RE: ADQL WD v1.05

From: Tony Linde <Tony.Linde-at-leicester.ac.uk>
Date: Tue, 4 Jul 2006 14:08:29 +0100


I'm in the middle of report writing and have not had time to read the full spec - this is only in response to Jeff's comments so I hope they're not inappropriate. I'll get to the spec later this week.

T.

> The description of Core and Extensions I find somewhat
> misleading. There appears to be no extension mechanism here.
> ... one should talk of Core and Full.

I don't agree - Full implies a single final spec. The idea of Extensions was to ensure that different implementations could support extensions which were more specific to the type of data while ensuring that broadcast queries in the Core format were supported by all.

I agree that the Extension mechanism ought to be specified. The spec should include how these extensions are registered and accessed. OR the spec simply leaves out everything about full or extensions and simply delivers the specification for the Core ADQL.

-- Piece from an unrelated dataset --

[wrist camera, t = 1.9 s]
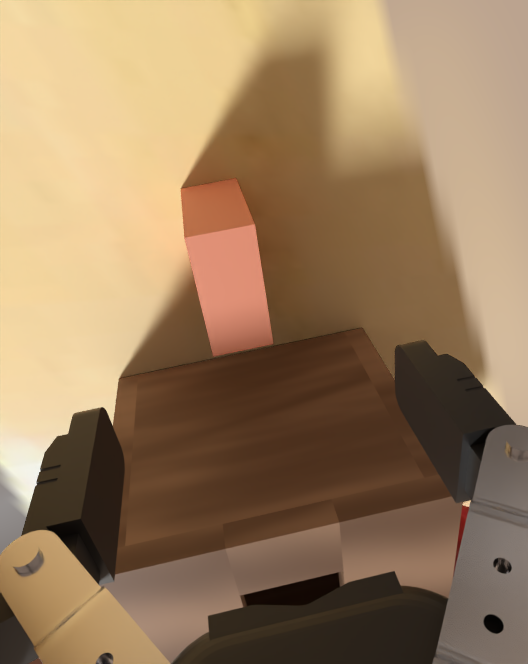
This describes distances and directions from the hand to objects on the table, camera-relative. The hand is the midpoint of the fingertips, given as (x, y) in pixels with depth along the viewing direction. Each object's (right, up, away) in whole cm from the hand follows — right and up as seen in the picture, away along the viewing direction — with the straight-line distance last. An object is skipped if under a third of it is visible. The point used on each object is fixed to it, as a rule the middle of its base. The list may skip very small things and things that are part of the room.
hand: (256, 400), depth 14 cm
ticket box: (0, -5, +16) cm, 17 cm away
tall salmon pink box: (-2, +6, +9) cm, 11 cm away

> I'm sorry I need clarification here. Are you suggesting only
> ONE table can be selected from in any one query?! In my
> opinion this is far too restrictive even for a Core specification.

I think I agree. As long as we leave out any sense of getting data from more than one *resource* or dataset then accessing multiple tables within a single database should not be a problem.

It would mean though that any dataset which cannot support queries from more than one table (i.e. a flat-file dataset) would need to register each table as a separate resource. Is this a problem?

> This implies there must be some way of retrieving metadata on
> a table in BOTH Core and Full versions.

All metadata for a table should be in the resource description of that table or the dataset it is contained within. Such a description must either be in the registry, placed there by the resource owner, or retrievable by the standard GetMetadata method (or whatever it is called).

> I'm sorry but I find this somewhat strange. The Core
> specification has no mandatory support, but recommends a
> range of functions? This is hardly an aid to interoperability.

I would agree. As much as possible in the Core should be mandatory.

> (8) Full: INTO.
> "INTO construct is defined as an extension to specify the
> VOSpace location where the result is stored. The exact syntax
> of the VOSpace location is defined in a separate specification.

If it isn't part of the Core spec, it should not be in this document.

> "Table name qualified by a service identifier MAY be
> supported to specify a table that belongs to another SkyNode

This doc should not refer to SkyNode. Is this part of Core ADQL? If not, it should be dropped.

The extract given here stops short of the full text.